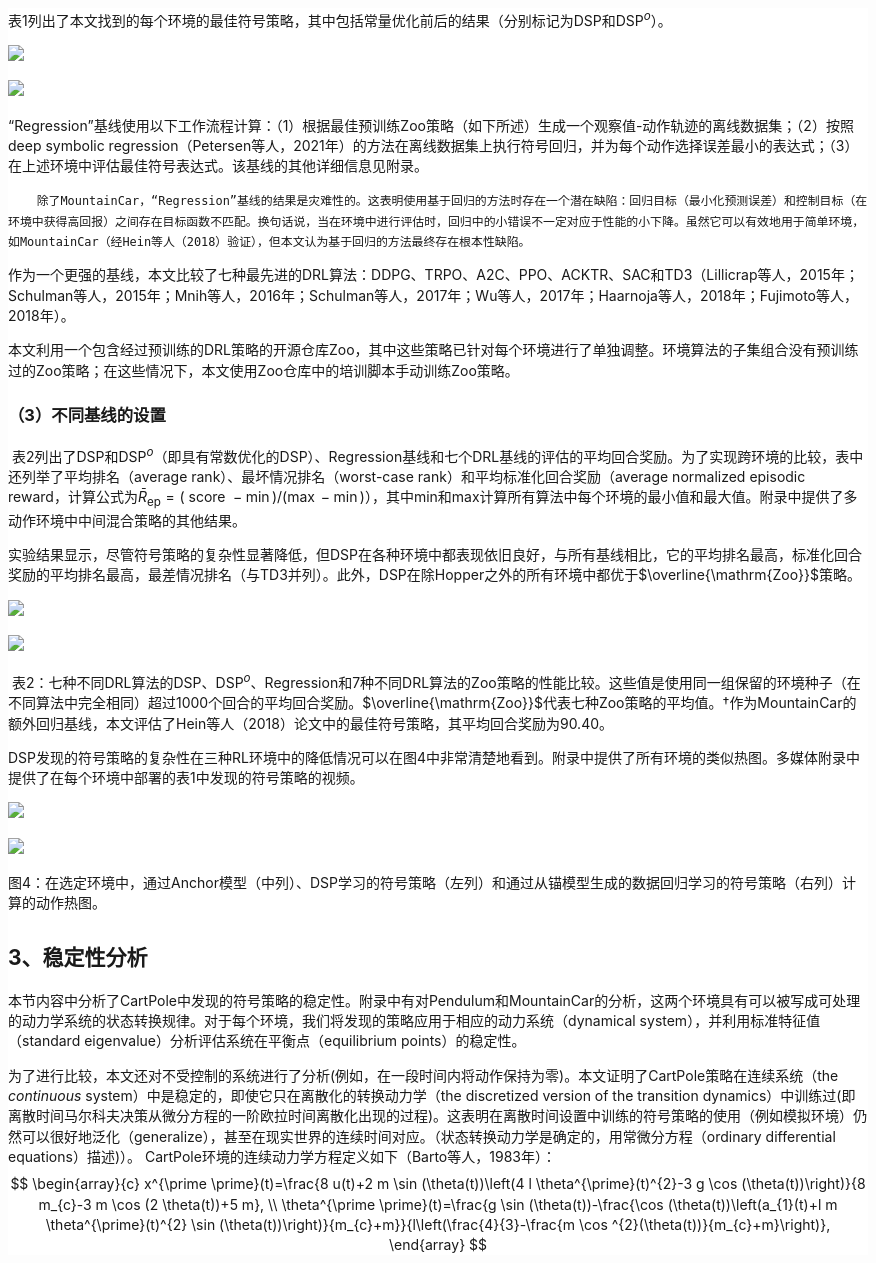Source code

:表1列出了本文找到的每个环境的最佳符号策略，其中包括常量优化前后的结果（分别标记为$\mathrm{DSP}$和$\mathrm{DSP}^{o}$）。

![]({{site.baseurl}}/img-post/论文分享/2021-12-17-利用深度强化学习发现符号策略/最佳符号策略.png)

![](..//img-post/论文分享/2021-12-17-利用深度强化学习发现符号策略/最佳符号策略.png)

​		“Regression”基线使用以下工作流程计算：（1）根据最佳预训练Zoo策略（如下所述）生成一个观察值-动作轨迹的离线数据集；（2）按照deep symbolic regression（Petersen等人，2021年）的方法在离线数据集上执行符号回归，并为每个动作选择误差最小的表达式；（3）在上述环境中评估最佳符号表达式。该基线的其他详细信息见附录。

 		除了MountainCar，“Regression”基线的结果是灾难性的。这表明使用基于回归的方法时存在一个潜在缺陷：回归目标（最小化预测误差）和控制目标（在环境中获得高回报）之间存在目标函数不匹配。换句话说，当在环境中进行评估时，回归中的小错误不一定对应于性能的小下降。虽然它可以有效地用于简单环境，如MountainCar（经Hein等人（2018）验证），但本文认为基于回归的方法最终存在根本性缺陷。

​		作为一个更强的基线，本文比较了七种最先进的DRL算法：DDPG、TRPO、A2C、PPO、ACKTR、SAC和TD3（Lillicrap等人，2015年；Schulman等人，2015年；Mnih等人，2016年；Schulman等人，2017年；Wu等人，2017年；Haarnoja等人，2018年；Fujimoto等人，2018年）。

​		本文利用一个包含经过预训练的DRL策略的开源仓库Zoo，其中这些策略已针对每个环境进行了单独调整。环境算法的子集组合没有预训练过的Zoo策略；在这些情况下，本文使用Zoo仓库中的培训脚本手动训练Zoo策略。

### （3）不同基线的设置

​		表2列出了$\mathrm{DSP}$和$\mathrm{DSP}^{o}$（即具有常数优化的DSP）、Regression基线和七个DRL基线的评估的平均回合奖励。为了实现跨环境的比较，表中还列举了平均排名（average rank）、最坏情况排名（worst-case rank）和平均标准化回合奖励（average normalized episodic reward，计算公式为$\bar{R}_{\mathrm{ep}}=(\text { score }-\min ) /(\max -\min )$），其中min和max计算所有算法中每个环境的最小值和最大值。附录中提供了多动作环境中中间混合策略的其他结果。

​		实验结果显示，尽管符号策略的复杂性显著降低，但DSP在各种环境中都表现依旧良好，与所有基线相比，它的平均排名最高，标准化回合奖励的平均排名最高，最差情况排名（与TD3并列）。此外，DSP在除Hopper之外的所有环境中都优于$\overline{\mathrm{Zoo}}$策略。

![]({{site.baseurl}}/img-post/论文分享/2021-12-17-利用深度强化学习发现符号策略/不同方法的对比.png)

![](..//img-post/论文分享/2021-12-17-利用深度强化学习发现符号策略/不同方法的对比.png)

​		表2：七种不同DRL算法的$\mathrm{DSP}$、$\mathrm{DSP}^{o}$、Regression和7种不同DRL算法的Zoo策略的性能比较。这些值是使用同一组保留的环境种子（在不同算法中完全相同）超过1000个回合的平均回合奖励。$\overline{\mathrm{Zoo}}$代表七种Zoo策略的平均值。$\dagger$作为MountainCar的额外回归基线，本文评估了Hein等人（2018）论文中的最佳符号策略，其平均回合奖励为90.40。

​		DSP发现的符号策略的复杂性在三种RL环境中的降低情况可以在图4中非常清楚地看到。附录中提供了所有环境的类似热图。多媒体附录中提供了在每个环境中部署的表1中发现的符号策略的视频。

![]({{site.baseurl}}/img-post/论文分享/2021-12-17-利用深度强化学习发现符号策略/DSP的复杂性.png)

![](..//img-post/论文分享/2021-12-17-利用深度强化学习发现符号策略/DSP的复杂性.png)

图4：在选定环境中，通过Anchor模型（中列）、DSP学习的符号策略（左列）和通过从锚模型生成的数据回归学习的符号策略（右列）计算的动作热图。

## 3、稳定性分析

​		本节内容中分析了CartPole中发现的符号策略的稳定性。附录中有对Pendulum和MountainCar的分析，这两个环境具有可以被写成可处理的动力学系统的状态转换规律。对于每个环境，我们将发现的策略应用于相应的动力系统（dynamical system），并利用标准特征值（standard eigenvalue）分析评估系统在平衡点（equilibrium points）的稳定性。

​		为了进行比较，本文还对不受控制的系统进行了分析(例如，在一段时间内将动作保持为零)。本文证明了CartPole策略在连续系统（the *continuous* system）中是稳定的，即使它只在离散化的转换动力学（the discretized version of the  transition dynamics）中训练过(即离散时间马尔科夫决策从微分方程的一阶欧拉时间离散化出现的过程)。这表明在离散时间设置中训练的符号策略的使用（例如模拟环境）仍然可以很好地泛化（generalize），甚至在现实世界的连续时间对应。（状态转换动力学是确定的，用常微分方程（ordinary differential equations）描述)）。
​		CartPole环境的连续动力学方程定义如下（Barto等人，1983年）：
$$
\begin{array}{c}
x^{\prime \prime}(t)=\frac{8 u(t)+2 m \sin (\theta(t))\left(4 l \theta^{\prime}(t)^{2}-3 g \cos (\theta(t))\right)}{8 m_{c}-3 m \cos (2 \theta(t))+5 m}, \\
\theta^{\prime \prime}(t)=\frac{g \sin (\theta(t))-\frac{\cos (\theta(t))\left(a_{1}(t)+l m \theta^{\prime}(t)^{2} \sin (\theta(t))\right)}{m_{c}+m}}{l\left(\frac{4}{3}-\frac{m \cos ^{2}(\theta(t))}{m_{c}+m}\right)},
\end{array}
$$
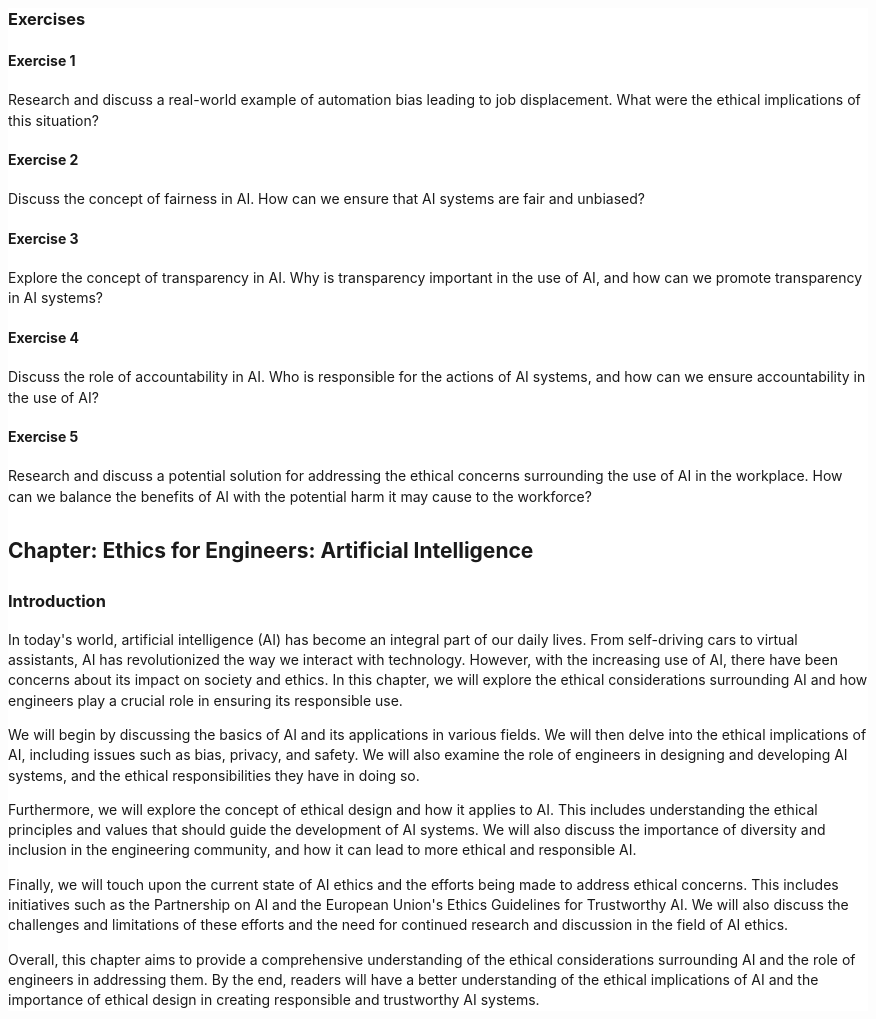 ### Exercises
#### Exercise 1
Research and discuss a real-world example of automation bias leading to job displacement. What were the ethical implications of this situation?

#### Exercise 2
Discuss the concept of fairness in AI. How can we ensure that AI systems are fair and unbiased?

#### Exercise 3
Explore the concept of transparency in AI. Why is transparency important in the use of AI, and how can we promote transparency in AI systems?

#### Exercise 4
Discuss the role of accountability in AI. Who is responsible for the actions of AI systems, and how can we ensure accountability in the use of AI?

#### Exercise 5
Research and discuss a potential solution for addressing the ethical concerns surrounding the use of AI in the workplace. How can we balance the benefits of AI with the potential harm it may cause to the workforce?


## Chapter: Ethics for Engineers: Artificial Intelligence

### Introduction

In today's world, artificial intelligence (AI) has become an integral part of our daily lives. From self-driving cars to virtual assistants, AI has revolutionized the way we interact with technology. However, with the increasing use of AI, there have been concerns about its impact on society and ethics. In this chapter, we will explore the ethical considerations surrounding AI and how engineers play a crucial role in ensuring its responsible use.

We will begin by discussing the basics of AI and its applications in various fields. We will then delve into the ethical implications of AI, including issues such as bias, privacy, and safety. We will also examine the role of engineers in designing and developing AI systems, and the ethical responsibilities they have in doing so.

Furthermore, we will explore the concept of ethical design and how it applies to AI. This includes understanding the ethical principles and values that should guide the development of AI systems. We will also discuss the importance of diversity and inclusion in the engineering community, and how it can lead to more ethical and responsible AI.

Finally, we will touch upon the current state of AI ethics and the efforts being made to address ethical concerns. This includes initiatives such as the Partnership on AI and the European Union's Ethics Guidelines for Trustworthy AI. We will also discuss the challenges and limitations of these efforts and the need for continued research and discussion in the field of AI ethics.

Overall, this chapter aims to provide a comprehensive understanding of the ethical considerations surrounding AI and the role of engineers in addressing them. By the end, readers will have a better understanding of the ethical implications of AI and the importance of ethical design in creating responsible and trustworthy AI systems.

▸ Work item:
Express every line of the entries above as a Markdown table with the columns "Index" and "Content", one row per line, numbering the rows in order. Leave out blank lines and the pictures.

▸ Output of the task:
| Index | Content |
|---|---|
| 1 | Source code |
| 2 | :表1列出了本文找到的每个环境的最佳符号策略，其中包括常量优化前后的结果（分别标记为$\mathrm{DSP}$和$\mathrm{DSP}^{o}$）。 |
| 3 | ![]({{site.baseurl}}/img-post/论文分享/2021-12-17-利用深度强化学习发现符号策略/最佳符号策略.png) |
| 4 | ![](..//img-post/论文分享/2021-12-17-利用深度强化学习发现符号策略/最佳符号策略.png) |
| 5 | ​		“Regression”基线使用以下工作流程计算：（1）根据最佳预训练Zoo策略（如下所述）生成一个观察值-动作轨迹的离线数据集；（2）按照deep symbolic regression（Petersen等人，2021年）的方法在离线数据集上执行符号回归，并为每个动作选择误差最小的表达式；（3）在上述环境中评估最佳符号表达式。该基线的其他详细信息见附录。 |
| 6 |  		除了MountainCar，“Regression”基线的结果是灾难性的。这表明使用基于回归的方法时存在一个潜在缺陷：回归目标（最小化预测误差）和控制目标（在环境中获得高回报）之间存在目标函数不匹配。换句话说，当在环境中进行评估时，回归中的小错误不一定对应于性能的小下降。虽然它可以有效地用于简单环境，如MountainCar（经Hein等人（2018）验证），但本文认为基于回归的方法最终存在根本性缺陷。 |
| 7 | ​		作为一个更强的基线，本文比较了七种最先进的DRL算法：DDPG、TRPO、A2C、PPO、ACKTR、SAC和TD3（Lillicrap等人，2015年；Schulman等人，2015年；Mnih等人，2016年；Schulman等人，2017年；Wu等人，2017年；Haarnoja等人，2018年；Fujimoto等人，2018年）。 |
| 8 | ​		本文利用一个包含经过预训练的DRL策略的开源仓库Zoo，其中这些策略已针对每个环境进行了单独调整。环境算法的子集组合没有预训练过的Zoo策略；在这些情况下，本文使用Zoo仓库中的培训脚本手动训练Zoo策略。 |
| 9 | ### （3）不同基线的设置 |
| 10 | ​		表2列出了$\mathrm{DSP}$和$\mathrm{DSP}^{o}$（即具有常数优化的DSP）、Regression基线和七个DRL基线的评估的平均回合奖励。为了实现跨环境的比较，表中还列举了平均排名（average rank）、最坏情况排名（worst-case rank）和平均标准化回合奖励（average normalized episodic reward，计算公式为$\bar{R}_{\mathrm{ep}}=(\text { score }-\min ) /(\max -\min )$），其中min和max计算所有算法中每个环境的最小值和最大值。附录中提供了多动作环境中中间混合策略的其他结果。 |
| 11 | ​		实验结果显示，尽管符号策略的复杂性显著降低，但DSP在各种环境中都表现依旧良好，与所有基线相比，它的平均排名最高，标准化回合奖励的平均排名最高，最差情况排名（与TD3并列）。此外，DSP在除Hopper之外的所有环境中都优于$\overline{\mathrm{Zoo}}$策略。 |
| 12 | ![]({{site.baseurl}}/img-post/论文分享/2021-12-17-利用深度强化学习发现符号策略/不同方法的对比.png) |
| 13 | ![](..//img-post/论文分享/2021-12-17-利用深度强化学习发现符号策略/不同方法的对比.png) |
| 14 | ​		表2：七种不同DRL算法的$\mathrm{DSP}$、$\mathrm{DSP}^{o}$、Regression和7种不同DRL算法的Zoo策略的性能比较。这些值是使用同一组保留的环境种子（在不同算法中完全相同）超过1000个回合的平均回合奖励。$\overline{\mathrm{Zoo}}$代表七种Zoo策略的平均值。$\dagger$作为MountainCar的额外回归基线，本文评估了Hein等人（2018）论文中的最佳符号策略，其平均回合奖励为90.40。 |
| 15 | ​		DSP发现的符号策略的复杂性在三种RL环境中的降低情况可以在图4中非常清楚地看到。附录中提供了所有环境的类似热图。多媒体附录中提供了在每个环境中部署的表1中发现的符号策略的视频。 |
| 16 | ![]({{site.baseurl}}/img-post/论文分享/2021-12-17-利用深度强化学习发现符号策略/DSP的复杂性.png) |
| 17 | ![](..//img-post/论文分享/2021-12-17-利用深度强化学习发现符号策略/DSP的复杂性.png) |
| 18 | 图4：在选定环境中，通过Anchor模型（中列）、DSP学习的符号策略（左列）和通过从锚模型生成的数据回归学习的符号策略（右列）计算的动作热图。 |
| 19 | ## 3、稳定性分析 |
| 20 | ​		本节内容中分析了CartPole中发现的符号策略的稳定性。附录中有对Pendulum和MountainCar的分析，这两个环境具有可以被写成可处理的动力学系统的状态转换规律。对于每个环境，我们将发现的策略应用于相应的动力系统（dynamical system），并利用标准特征值（standard eigenvalue）分析评估系统在平衡点（equilibrium points）的稳定性。 |
| 21 | ​		为了进行比较，本文还对不受控制的系统进行了分析(例如，在一段时间内将动作保持为零)。本文证明了CartPole策略在连续系统（the *continuous* system）中是稳定的，即使它只在离散化的转换动力学（the discretized version of the  transition dynamics）中训练过(即离散时间马尔科夫决策从微分方程的一阶欧拉时间离散化出现的过程)。这表明在离散时间设置中训练的符号策略的使用（例如模拟环境）仍然可以很好地泛化（generalize），甚至在现实世界的连续时间对应。（状态转换动力学是确定的，用常微分方程（ordinary differential equations）描述)）。 |
| 22 | ​		CartPole环境的连续动力学方程定义如下（Barto等人，1983年）： |
| 23 | $$ |
| 24 | \begin{array}{c} |
| 25 | x^{\prime \prime}(t)=\frac{8 u(t)+2 m \sin (\theta(t))\left(4 l \theta^{\prime}(t)^{2}-3 g \cos (\theta(t))\right)}{8 m_{c}-3 m \cos (2 \theta(t))+5 m}, \\ |
| 26 | \theta^{\prime \prime}(t)=\frac{g \sin (\theta(t))-\frac{\cos (\theta(t))\left(a_{1}(t)+l m \theta^{\prime}(t)^{2} \sin (\theta(t))\right)}{m_{c}+m}}{l\left(\frac{4}{3}-\frac{m \cos ^{2}(\theta(t))}{m_{c}+m}\right)}, |
| 27 | \end{array} |
| 28 | $$ |
| 29 |  ### Exercises |
| 30 | #### Exercise 1 |
| 31 | Research and discuss a real-world example of automation bias leading to job displacement. What were the ethical implications of this situation? |
| 32 | #### Exercise 2 |
| 33 | Discuss the concept of fairness in AI. How can we ensure that AI systems are fair and unbiased? |
| 34 | #### Exercise 3 |
| 35 | Explore the concept of transparency in AI. Why is transparency important in the use of AI, and how can we promote transparency in AI systems? |
| 36 | #### Exercise 4 |
| 37 | Discuss the role of accountability in AI. Who is responsible for the actions of AI systems, and how can we ensure accountability in the use of AI? |
| 38 | #### Exercise 5 |
| 39 | Research and discuss a potential solution for addressing the ethical concerns surrounding the use of AI in the workplace. How can we balance the benefits of AI with the potential harm it may cause to the workforce? |
| 40 | ## Chapter: Ethics for Engineers: Artificial Intelligence |
| 41 | ### Introduction |
| 42 | In today's world, artificial intelligence (AI) has become an integral part of our daily lives. From self-driving cars to virtual assistants, AI has revolutionized the way we interact with technology. However, with the increasing use of AI, there have been concerns about its impact on society and ethics. In this chapter, we will explore the ethical considerations surrounding AI and how engineers play a crucial role in ensuring its responsible use. |
| 43 | We will begin by discussing the basics of AI and its applications in various fields. We will then delve into the ethical implications of AI, including issues such as bias, privacy, and safety. We will also examine the role of engineers in designing and developing AI systems, and the ethical responsibilities they have in doing so. |
| 44 | Furthermore, we will explore the concept of ethical design and how it applies to AI. This includes understanding the ethical principles and values that should guide the development of AI systems. We will also discuss the importance of diversity and inclusion in the engineering community, and how it can lead to more ethical and responsible AI. |
| 45 | Finally, we will touch upon the current state of AI ethics and the efforts being made to address ethical concerns. This includes initiatives such as the Partnership on AI and the European Union's Ethics Guidelines for Trustworthy AI. We will also discuss the challenges and limitations of these efforts and the need for continued research and discussion in the field of AI ethics. |
| 46 | Overall, this chapter aims to provide a comprehensive understanding of the ethical considerations surrounding AI and the role of engineers in addressing them. By the end, readers will have a better understanding of the ethical implications of AI and the importance of ethical design in creating responsible and trustworthy AI systems. |